▸ REQUIREMENTS
Locate each line in the data below that contains the word "projection" and copy it out in full.

>> start RECORDS TO USE

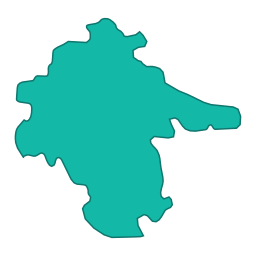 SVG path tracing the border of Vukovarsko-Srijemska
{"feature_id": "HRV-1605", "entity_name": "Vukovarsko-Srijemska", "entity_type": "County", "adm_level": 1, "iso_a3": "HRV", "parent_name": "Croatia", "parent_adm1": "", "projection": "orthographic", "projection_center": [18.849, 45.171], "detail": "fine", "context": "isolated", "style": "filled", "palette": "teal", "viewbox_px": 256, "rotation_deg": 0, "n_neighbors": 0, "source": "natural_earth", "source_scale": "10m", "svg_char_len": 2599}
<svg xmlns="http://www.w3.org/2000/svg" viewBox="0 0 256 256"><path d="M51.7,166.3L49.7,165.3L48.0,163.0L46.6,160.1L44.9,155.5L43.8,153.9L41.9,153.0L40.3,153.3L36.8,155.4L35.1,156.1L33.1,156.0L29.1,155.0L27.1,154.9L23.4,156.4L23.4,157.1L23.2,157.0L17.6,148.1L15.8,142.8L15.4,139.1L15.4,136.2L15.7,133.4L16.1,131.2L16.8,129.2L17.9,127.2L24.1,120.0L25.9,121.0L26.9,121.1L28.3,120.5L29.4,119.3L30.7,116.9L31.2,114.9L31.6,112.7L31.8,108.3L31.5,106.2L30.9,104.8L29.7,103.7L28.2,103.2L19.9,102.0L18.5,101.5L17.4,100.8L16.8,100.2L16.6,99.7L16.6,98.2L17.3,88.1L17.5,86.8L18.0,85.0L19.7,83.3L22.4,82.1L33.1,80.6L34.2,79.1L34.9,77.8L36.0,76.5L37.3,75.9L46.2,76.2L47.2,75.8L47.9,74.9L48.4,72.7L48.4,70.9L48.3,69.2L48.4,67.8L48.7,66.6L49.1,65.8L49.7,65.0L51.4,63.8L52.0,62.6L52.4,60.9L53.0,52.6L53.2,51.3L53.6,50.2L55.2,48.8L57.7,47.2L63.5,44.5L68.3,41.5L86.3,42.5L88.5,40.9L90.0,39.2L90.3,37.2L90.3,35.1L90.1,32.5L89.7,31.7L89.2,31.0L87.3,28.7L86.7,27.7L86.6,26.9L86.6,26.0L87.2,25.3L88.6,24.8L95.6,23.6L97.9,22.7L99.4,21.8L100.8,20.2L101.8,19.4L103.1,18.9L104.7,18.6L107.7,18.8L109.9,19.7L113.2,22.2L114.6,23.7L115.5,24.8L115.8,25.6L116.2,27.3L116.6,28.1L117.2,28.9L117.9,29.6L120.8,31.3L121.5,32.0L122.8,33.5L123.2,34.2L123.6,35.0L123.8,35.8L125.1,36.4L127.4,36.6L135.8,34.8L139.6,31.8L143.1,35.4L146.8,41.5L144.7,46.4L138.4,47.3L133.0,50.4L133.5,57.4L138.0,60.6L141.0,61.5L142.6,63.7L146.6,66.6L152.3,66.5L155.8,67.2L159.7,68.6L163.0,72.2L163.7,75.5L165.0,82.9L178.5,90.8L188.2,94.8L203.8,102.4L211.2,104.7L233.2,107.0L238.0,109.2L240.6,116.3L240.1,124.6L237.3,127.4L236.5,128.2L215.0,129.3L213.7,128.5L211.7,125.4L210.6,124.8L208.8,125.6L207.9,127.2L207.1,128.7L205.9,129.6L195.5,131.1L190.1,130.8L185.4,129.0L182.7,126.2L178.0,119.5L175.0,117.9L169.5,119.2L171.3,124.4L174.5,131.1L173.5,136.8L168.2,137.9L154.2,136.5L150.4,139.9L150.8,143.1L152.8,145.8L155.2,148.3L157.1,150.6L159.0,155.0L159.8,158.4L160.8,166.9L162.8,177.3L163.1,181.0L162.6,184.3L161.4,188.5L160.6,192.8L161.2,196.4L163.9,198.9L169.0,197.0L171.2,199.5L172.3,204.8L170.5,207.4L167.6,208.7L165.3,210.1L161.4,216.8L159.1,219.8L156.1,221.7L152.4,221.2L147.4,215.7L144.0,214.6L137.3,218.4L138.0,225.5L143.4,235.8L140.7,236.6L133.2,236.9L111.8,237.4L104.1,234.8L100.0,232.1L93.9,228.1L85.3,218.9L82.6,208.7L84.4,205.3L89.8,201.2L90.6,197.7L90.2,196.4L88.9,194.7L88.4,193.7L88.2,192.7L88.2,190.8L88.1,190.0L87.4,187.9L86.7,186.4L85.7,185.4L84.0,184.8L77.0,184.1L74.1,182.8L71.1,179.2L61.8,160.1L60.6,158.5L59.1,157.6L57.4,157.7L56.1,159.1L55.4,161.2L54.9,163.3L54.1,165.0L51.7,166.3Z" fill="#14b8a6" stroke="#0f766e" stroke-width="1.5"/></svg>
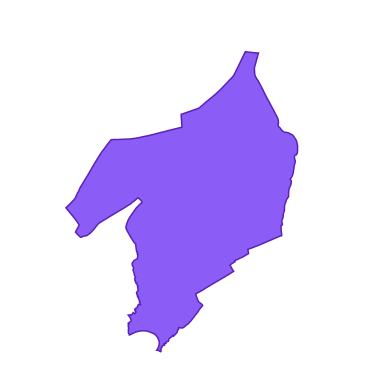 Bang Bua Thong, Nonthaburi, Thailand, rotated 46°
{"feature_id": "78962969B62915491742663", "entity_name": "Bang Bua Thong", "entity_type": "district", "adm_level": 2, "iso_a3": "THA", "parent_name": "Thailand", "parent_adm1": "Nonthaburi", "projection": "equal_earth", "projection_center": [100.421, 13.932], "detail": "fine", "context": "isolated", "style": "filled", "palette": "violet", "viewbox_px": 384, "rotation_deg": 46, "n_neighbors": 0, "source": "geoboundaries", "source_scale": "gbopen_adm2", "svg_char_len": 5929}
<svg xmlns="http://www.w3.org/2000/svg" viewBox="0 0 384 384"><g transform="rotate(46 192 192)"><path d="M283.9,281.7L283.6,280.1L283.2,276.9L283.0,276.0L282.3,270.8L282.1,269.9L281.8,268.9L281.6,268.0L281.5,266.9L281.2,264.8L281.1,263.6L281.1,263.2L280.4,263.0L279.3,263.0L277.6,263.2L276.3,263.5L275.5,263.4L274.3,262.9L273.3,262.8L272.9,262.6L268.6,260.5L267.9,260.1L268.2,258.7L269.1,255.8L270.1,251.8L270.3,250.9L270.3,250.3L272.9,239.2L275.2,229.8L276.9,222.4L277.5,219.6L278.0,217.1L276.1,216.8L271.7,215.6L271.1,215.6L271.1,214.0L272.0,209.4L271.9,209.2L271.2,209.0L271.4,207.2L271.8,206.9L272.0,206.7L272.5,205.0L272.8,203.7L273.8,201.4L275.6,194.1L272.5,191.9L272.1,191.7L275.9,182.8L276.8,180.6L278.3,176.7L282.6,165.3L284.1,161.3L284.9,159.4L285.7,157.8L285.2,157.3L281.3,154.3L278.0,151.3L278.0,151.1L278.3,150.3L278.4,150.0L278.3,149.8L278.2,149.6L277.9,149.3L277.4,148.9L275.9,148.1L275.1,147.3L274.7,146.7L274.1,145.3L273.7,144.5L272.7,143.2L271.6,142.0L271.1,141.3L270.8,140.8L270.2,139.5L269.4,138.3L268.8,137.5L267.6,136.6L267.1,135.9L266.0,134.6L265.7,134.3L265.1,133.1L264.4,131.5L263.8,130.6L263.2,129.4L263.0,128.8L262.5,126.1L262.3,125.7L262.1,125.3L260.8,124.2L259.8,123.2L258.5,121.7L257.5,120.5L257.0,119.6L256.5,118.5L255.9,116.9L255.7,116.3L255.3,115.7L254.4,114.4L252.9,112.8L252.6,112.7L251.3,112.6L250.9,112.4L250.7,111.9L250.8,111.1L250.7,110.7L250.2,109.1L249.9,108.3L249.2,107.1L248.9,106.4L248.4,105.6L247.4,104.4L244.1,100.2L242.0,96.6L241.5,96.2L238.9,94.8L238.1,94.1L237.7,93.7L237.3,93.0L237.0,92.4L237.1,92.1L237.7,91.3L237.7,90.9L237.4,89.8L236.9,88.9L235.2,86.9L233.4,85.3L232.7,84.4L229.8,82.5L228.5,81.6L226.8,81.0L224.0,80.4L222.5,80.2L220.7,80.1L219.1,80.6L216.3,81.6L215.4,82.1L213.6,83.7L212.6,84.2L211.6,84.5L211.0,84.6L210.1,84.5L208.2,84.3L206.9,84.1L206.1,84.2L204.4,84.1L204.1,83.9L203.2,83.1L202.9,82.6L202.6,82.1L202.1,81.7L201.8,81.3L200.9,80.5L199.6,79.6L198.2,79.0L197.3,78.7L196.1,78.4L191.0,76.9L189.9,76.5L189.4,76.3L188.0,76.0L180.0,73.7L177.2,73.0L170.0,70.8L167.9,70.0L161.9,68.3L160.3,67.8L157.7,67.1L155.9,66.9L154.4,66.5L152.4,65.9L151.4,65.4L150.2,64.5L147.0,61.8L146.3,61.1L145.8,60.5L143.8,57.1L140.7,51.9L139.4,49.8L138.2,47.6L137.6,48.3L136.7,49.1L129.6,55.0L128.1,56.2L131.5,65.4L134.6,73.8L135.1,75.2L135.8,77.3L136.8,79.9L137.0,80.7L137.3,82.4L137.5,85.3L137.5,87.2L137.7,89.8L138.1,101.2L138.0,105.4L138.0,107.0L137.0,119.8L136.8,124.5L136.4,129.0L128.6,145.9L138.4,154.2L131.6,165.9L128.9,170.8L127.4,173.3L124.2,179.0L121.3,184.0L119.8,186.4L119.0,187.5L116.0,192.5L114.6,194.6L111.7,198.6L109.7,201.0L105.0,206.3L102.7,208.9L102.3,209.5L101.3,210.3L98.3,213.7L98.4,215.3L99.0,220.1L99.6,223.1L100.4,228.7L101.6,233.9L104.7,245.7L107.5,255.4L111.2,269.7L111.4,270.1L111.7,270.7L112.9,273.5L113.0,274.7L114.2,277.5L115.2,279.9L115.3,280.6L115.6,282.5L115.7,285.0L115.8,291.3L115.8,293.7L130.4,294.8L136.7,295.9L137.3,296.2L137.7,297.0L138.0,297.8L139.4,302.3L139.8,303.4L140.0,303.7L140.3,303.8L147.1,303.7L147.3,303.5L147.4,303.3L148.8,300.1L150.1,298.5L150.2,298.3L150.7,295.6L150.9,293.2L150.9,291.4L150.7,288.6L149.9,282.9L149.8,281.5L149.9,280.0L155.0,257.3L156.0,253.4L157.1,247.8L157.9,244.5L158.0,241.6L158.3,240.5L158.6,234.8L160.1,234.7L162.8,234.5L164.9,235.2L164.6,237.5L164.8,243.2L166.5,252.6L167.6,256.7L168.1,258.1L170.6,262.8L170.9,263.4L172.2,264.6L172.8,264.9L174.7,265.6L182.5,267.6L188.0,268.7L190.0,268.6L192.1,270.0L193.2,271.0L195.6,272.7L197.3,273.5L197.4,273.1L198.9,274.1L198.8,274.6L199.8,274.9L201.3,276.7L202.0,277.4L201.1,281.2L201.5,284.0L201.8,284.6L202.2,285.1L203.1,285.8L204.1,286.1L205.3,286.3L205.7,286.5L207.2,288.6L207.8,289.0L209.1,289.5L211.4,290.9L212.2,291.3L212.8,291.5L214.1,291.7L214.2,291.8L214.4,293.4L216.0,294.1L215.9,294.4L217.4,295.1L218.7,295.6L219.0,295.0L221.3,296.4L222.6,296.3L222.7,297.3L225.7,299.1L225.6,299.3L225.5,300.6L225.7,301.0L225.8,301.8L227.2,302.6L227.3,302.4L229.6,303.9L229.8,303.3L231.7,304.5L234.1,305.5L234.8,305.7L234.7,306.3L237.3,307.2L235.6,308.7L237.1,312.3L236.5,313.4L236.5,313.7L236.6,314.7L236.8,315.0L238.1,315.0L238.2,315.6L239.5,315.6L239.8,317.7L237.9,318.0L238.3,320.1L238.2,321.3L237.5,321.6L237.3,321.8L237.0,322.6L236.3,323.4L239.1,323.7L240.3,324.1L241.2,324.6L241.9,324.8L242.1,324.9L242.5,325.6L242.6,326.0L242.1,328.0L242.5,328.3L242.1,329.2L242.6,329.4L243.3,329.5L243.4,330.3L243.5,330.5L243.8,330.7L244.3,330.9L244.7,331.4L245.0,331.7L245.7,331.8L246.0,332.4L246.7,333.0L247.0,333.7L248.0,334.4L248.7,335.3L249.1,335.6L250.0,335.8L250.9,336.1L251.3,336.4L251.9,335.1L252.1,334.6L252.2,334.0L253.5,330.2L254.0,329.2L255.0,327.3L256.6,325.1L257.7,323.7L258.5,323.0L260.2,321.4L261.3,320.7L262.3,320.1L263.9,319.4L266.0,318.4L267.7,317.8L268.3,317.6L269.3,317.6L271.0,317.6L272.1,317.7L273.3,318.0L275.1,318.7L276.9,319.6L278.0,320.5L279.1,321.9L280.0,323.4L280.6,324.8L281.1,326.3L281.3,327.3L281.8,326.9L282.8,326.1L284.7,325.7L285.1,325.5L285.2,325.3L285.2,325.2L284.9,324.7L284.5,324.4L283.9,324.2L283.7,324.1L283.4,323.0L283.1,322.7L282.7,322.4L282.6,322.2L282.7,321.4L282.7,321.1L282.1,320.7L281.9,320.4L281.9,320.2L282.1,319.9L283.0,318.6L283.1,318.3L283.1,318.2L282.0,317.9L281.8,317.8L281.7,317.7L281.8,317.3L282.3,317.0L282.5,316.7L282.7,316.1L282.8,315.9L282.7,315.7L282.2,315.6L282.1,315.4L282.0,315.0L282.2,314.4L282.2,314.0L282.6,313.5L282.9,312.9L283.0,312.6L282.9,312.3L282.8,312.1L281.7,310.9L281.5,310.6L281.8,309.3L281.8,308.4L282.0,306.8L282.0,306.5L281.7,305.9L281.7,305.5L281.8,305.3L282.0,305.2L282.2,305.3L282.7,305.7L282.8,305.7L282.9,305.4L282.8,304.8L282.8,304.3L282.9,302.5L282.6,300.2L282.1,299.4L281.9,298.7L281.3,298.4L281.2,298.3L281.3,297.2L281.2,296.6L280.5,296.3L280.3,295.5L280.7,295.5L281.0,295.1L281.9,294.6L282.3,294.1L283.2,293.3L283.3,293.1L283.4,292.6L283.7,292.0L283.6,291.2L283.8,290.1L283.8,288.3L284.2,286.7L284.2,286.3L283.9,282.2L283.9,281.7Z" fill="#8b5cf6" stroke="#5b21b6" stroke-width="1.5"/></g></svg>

>> end RECORDS TO USE

▸ EXPECTED ANSWER
{"feature_id": "HRV-1605", "entity_name": "Vukovarsko-Srijemska", "entity_type": "County", "adm_level": 1, "iso_a3": "HRV", "parent_name": "Croatia", "parent_adm1": "", "projection": "orthographic", "projection_center": [18.849, 45.171], "detail": "fine", "context": "isolated", "style": "filled", "palette": "teal", "viewbox_px": 256, "rotation_deg": 0, "n_neighbors": 0, "source": "natural_earth", "source_scale": "10m", "svg_char_len": 2599}
{"feature_id": "78962969B62915491742663", "entity_name": "Bang Bua Thong", "entity_type": "district", "adm_level": 2, "iso_a3": "THA", "parent_name": "Thailand", "parent_adm1": "Nonthaburi", "projection": "equal_earth", "projection_center": [100.421, 13.932], "detail": "fine", "context": "isolated", "style": "filled", "palette": "violet", "viewbox_px": 384, "rotation_deg": 46, "n_neighbors": 0, "source": "geoboundaries", "source_scale": "gbopen_adm2", "svg_char_len": 5929}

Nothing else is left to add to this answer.